Mathieu : Evaluated the efficacy and safety of the addition of dapagliflozin 10 mg or placebo in patients taking saxagliptin 5 mg and metformin.

Muller-Wieland : Compared the efficacy and safety of dapagliflozin 10 mg, dapagliflozin/saxagliptin 10/5 mg, or glimepiride 1 to 6 mg (titrated) added to metformin in patients with poor glycemic control.

The change in A1C is illustrated for select clinical trials comparing dapagliflozin/saxagliptin to various therapies in Figure 5. Other common effects included reduction in body weight, minimal hypoglycemia, more genital infections with dapagliflozin, and overall good tolerability. 73-75


Lewin : Compared the efficacy and safety of linagliptin 5 mg, empagliflozin 10 mg, empagliflozin 25 mg, empagliflozin/linagliptin 10/5 mg, and empagliflozin/linagliptin 25/5 mg treatment in patients uncontrolled with diet and exercise.

Kawamori : Evaluated the efficacy and safety of adding empagliflozin 10 mg or 25 mg to treatment in patients who were uncontrolled on linagliptin 5 mg.

Kaku : In patients not controlled on empagliflozin, this study compared the efficacy and safety of the addition of placebo or linagliptin 5 mg to treatment with empagliflozin 10 mg or empagliflozin 25 mg.

A1C changes from select clinical trials for linagliptin, empagliflozin 10 mg and 25 mg, and their combinations are seen in Figure 6. Overall, there was a low risk of hypoglycemia with this combination and patients achieved weight loss.76-78 Regimens containing empagliflozin had higher rates of genital infections.79 Reductions in SBP were seen, but these changes were not consistently significant.


VERTIS SITA2 : Compared the efficacy and safety of ertugliflozin or placebo added to patients uncontrolled on sitagliptin and metformin.

VERTIS FACTORIAL : Compared the efficacy and safety of sitagliptin 100 mg, ertugliflozin 5 mg, ertugliflozin 25 mg, ertugliflozin/sitagliptin 5/100 mg, and ertugliflozin/sitagliptin 25/100 mg added to metformin in uncontrolled patients.

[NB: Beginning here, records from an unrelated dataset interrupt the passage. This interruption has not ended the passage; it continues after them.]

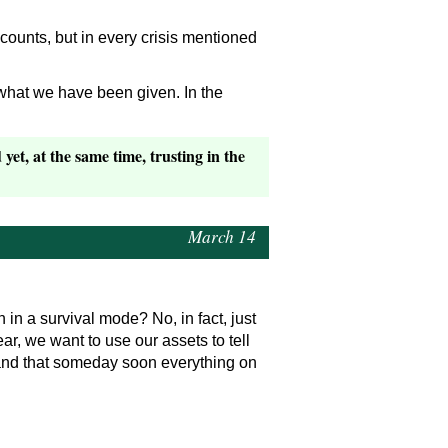
ccounts, but in every crisis mentioned
 what we have been given. In the
yet, at the same time, trusting in the
March 14
in a survival mode? No, in fact, just
r, we want to use our assets to tell
and that someday soon everything on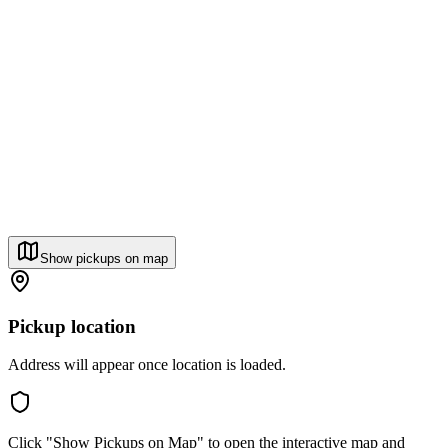
Show pickups on map
Pickup location
Address will appear once location is loaded.
Click "Show Pickups on Map" to open the interactive map and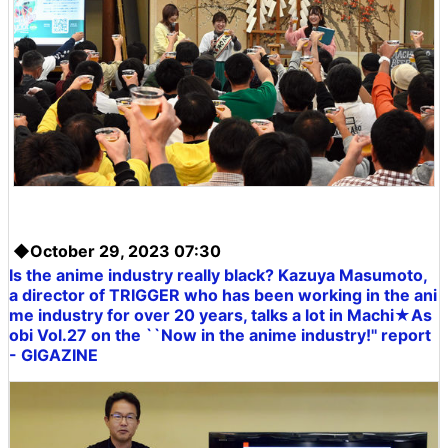
◆October 29, 2023 07:30
Is the anime industry really black? Kazuya Masumoto,
a director of TRIGGER who has been working in the ani
me industry for over 20 years, talks a lot in Machi★As
obi Vol.27 on the ``Now in the anime industry!'' report
- GIGAZINE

Ertugliflozin/sitagliptin is the newest of these FDCs. A1C changes from two clinical trials for this combination are seen in Figure 7.80,81 As with the other FDCs, there was a higher incidence of genital mycotic infections in groups taking ertugliflozin. Addition of ertugliflozin to sitagliptin treatment led to reductions in weight and SBP.80 There were no differences in hypoglycemia, hypovolemia related events, or urinary tract infections between groups.80,81

Overall, regimens with SGLT2 inhibitors had similar weight loss when compared to combinations, but had more genital infections, either as monotherapy or in combination as would be expected given their known adverse effect profile.


Current clinical recommendations note the importance of combination therapy to meet individualized glycemic goals. While stepwise addition of glucose-lowering therapy is generally recommended to meet individualized glycemic targets, some patients may benefit from initial combination therapy. SGLT2 inhibitors and DPP-4 inhibitors are important oral glucose-lowering therapy options that can improve glycemic control, while also minimizing hypoglycemia and weight gain.

It is also necessary to stress the importance of avoiding clinical inertia in T2DM. Addressing physician- and patient-related factors leading to inertia, including improving medication adherence, is important in achieving glycemic control. Fixed-combination products combining DPP-4 inhibitors and SGLT-2 inhibitors are available for patients who may benefit from use of medications from both classes to further simplify medication taking and therefore increase chances of good medication adherence while intensifying therapy to meet individualized treatment goals.